グリーン上で記録した1.7072ストロークは、2001年の片山晋呉の1.7119を更新。97年以降でいうなら、もっとも少ない数字である。
「片山さん、谷口さん、藤田さんは」と、パット巧者と言われる先輩たちの名前を挙げて、「どこから打ってもカップに吸い込まれていきそうな雰囲気はある。それに比べたら自分はまだまだ」と謙遜しつつも、「どんな距離のパットも、よりカップの近くを通るようになってきた」と、その域に達しつつあるとの手応えを、掴むことが出来たシーズンだった。
しかし、それでも勝てなかった。
ファンの声がダイレクトに反映される。投票で決まる通称「MIP賞」。「Most Impressive Player賞」は、もっとも印象深いプレーをした選手に贈られる。史上最年少のツアーVを達成した2007年から数えて5年連続の受賞も、本人には「今年、1勝も出来なかったという印象のほうが強いシーズンになってしまった」との反省は、もちろんある。

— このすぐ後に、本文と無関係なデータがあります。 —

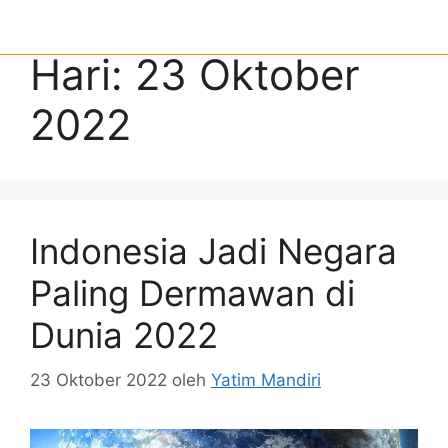
Hari:
23 Oktober
2022
Indonesia Jadi Negara
Paling Dermawan di
Dunia 2022
23 Oktober 2022
oleh
Yatim Mandiri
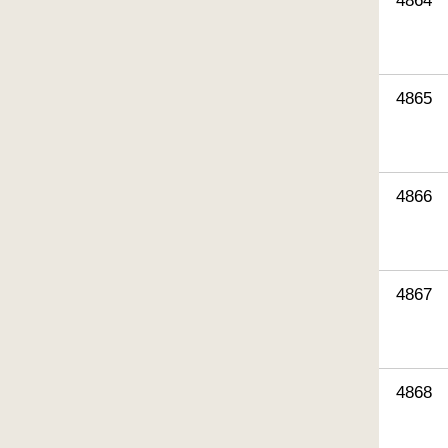
4864
4865
4866
4867
4868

さらなる高みを目指して取り組んだスイング改造は、1年を通じて多岐に及んだ。「僕の場合は、毎週、毎週、やることが変わるし、それは毎年のことで、今年も良いとこ取りが出来た年」と、相応の充実感も感じられた一方で、青木功も「遼は、曲がったときが大きすぎる」と指摘したように再三のV争いも、大事な場面でショットの不安定性が足かせとなり、チャンスを逃すことが多かったのも否めない。
それも含めて、「僕はまだまだ。1年勝てなかったくらいでスランプといえるレベルでもない」と、未勝利に終わった悔しさ以上に、反省が胸に渦巻いている。
「アプローチ、パットもそう。良かったからといって、ひと息つく感じでいたら、すぐにダメになる」と、年末年始も返上でこのオフは例年以上に練習に励むことを誓った。
確かに、ファンに笑顔の優勝シーンを見せられなかったことは、ひとつ悔いが残る点ではある。「でも、みなさんに笑顔のシーンをお見せするには日頃から楽しく、楽しくじゃなくて、まず努力が必要だと思う」という言葉がいかにも石川らしい。
「ゴルフを楽しむためには、何十倍もの努力が必要で、自分も楽しんでプレーする資格がもらえるように努力していきたい。練習あるのみです」という石川は、新年早々から米ツアーに挑戦するなど、息つく間もなくまたゴルフ漬けの1年をスタートさせる。